Eisner, for his part, told his close associates that the activist had assaulted him with a stick, breaking two of his fingers. According to sources, he said further that the video was heavily edited and does not accurately reflect the actual events – which went on for two hours.

Eisner voiced remorse on Sunday, telling his associates that he regretted that "the events happened the way they did." He said that having had time to think it over, he wouldn't have acted the way he did, but "I would have carried out my mission and prevented the protesters from getting through."

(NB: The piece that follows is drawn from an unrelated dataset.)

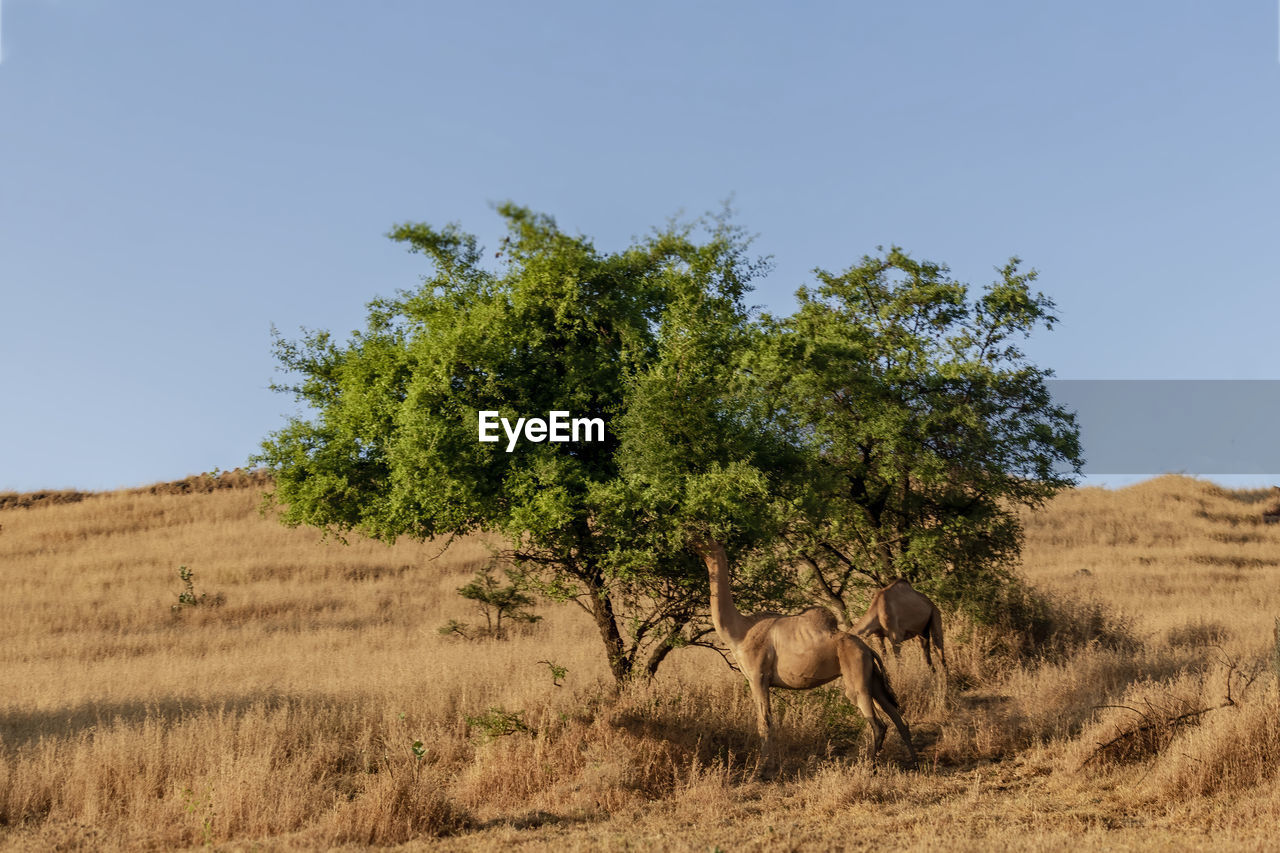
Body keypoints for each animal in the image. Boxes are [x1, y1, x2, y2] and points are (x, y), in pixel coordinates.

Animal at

He explained that the demonstrators were trying to block the main road, and that his soldiers were the last line of defense preventing them from reaching their destination. "They tried to pass us again and again, though we insisted and explained to them that they are not permitted to enter a military zone."

The senior officer also regretted the fact that his own soldiers had not been equipped with cameras, because if they had been, he said, they would be able to prove that moments before he struck the demonstrator, that same man broke his pinky.

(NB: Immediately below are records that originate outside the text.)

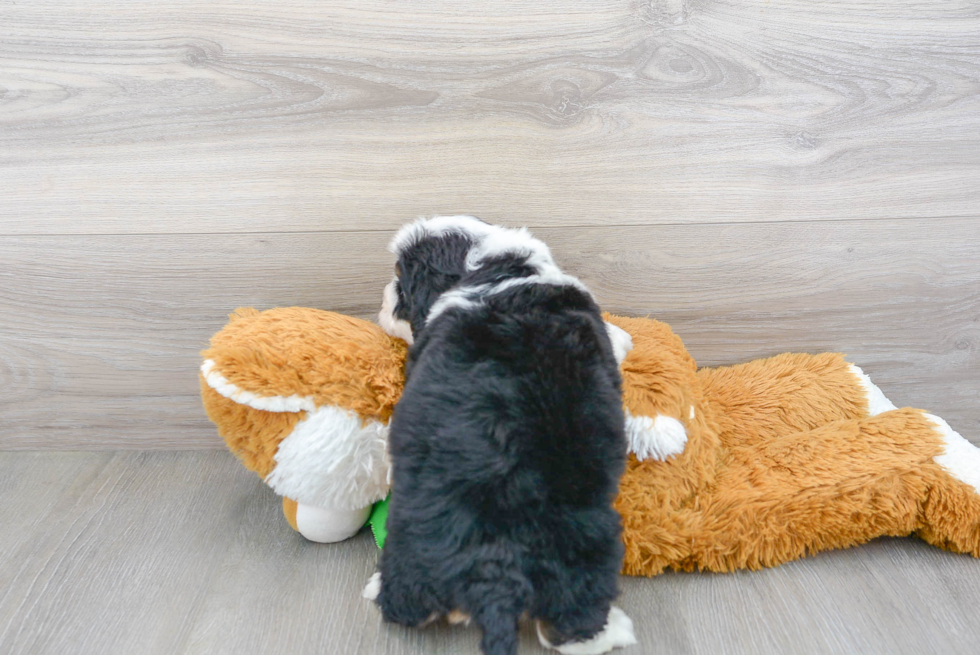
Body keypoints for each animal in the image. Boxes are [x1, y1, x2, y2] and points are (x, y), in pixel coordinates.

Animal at [366, 217, 636, 655]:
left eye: (400, 282)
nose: (385, 295)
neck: (492, 270)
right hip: (586, 541)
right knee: (570, 621)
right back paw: (612, 631)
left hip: (416, 540)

The activist, however, said that he planned to press charges against Eisner, and that he had met with an attorney.

Another activist who participated in the demonstration said Sunday that "we were cycling on the side of the road, near Jericho, and IDF forces came and stopped us, and began assaulting us. We tried, non-violently, to push forward toward Ouja, but the officer who hit the Danish protester with the butt of his gun acted aggressively and violently, and even ordered other soldiers to do the same, telling them 'as far as I'm concerned you can break their bicycles and their faces. They won't get any further.' We were in shock, it was really scary."

But Eisner's acquaintances rushed to defend the deputy commander. They were surprised by the images in the video and insisted that no one should jump to conclusions. Arik Ben Shimon, a soldier Eisner once commanded, told Israel Hayom that "he always enforced restraint, and instructed us to exercise restraint. He is a principled, moral man, a cut above the rest. In this incident he was drawn into a provocation instigated by the demonstrators."

Other associates said that Eisner, the son of the late rabbi Benjamin Eisner who was considered a moderate, had helped a Palestinian woman in the Jordan Valley give birth about a year ago. He had provided a military ambulance to a Palestinian woman, in labor, who didn't have time to travel to a hospital. The baby, who was in distress, underwent life-saving measures in the field by IDF soldiers under Eisner's command. In the Saluki battle in Second Lebanon War in 2006, Eisner extracted troops under fire.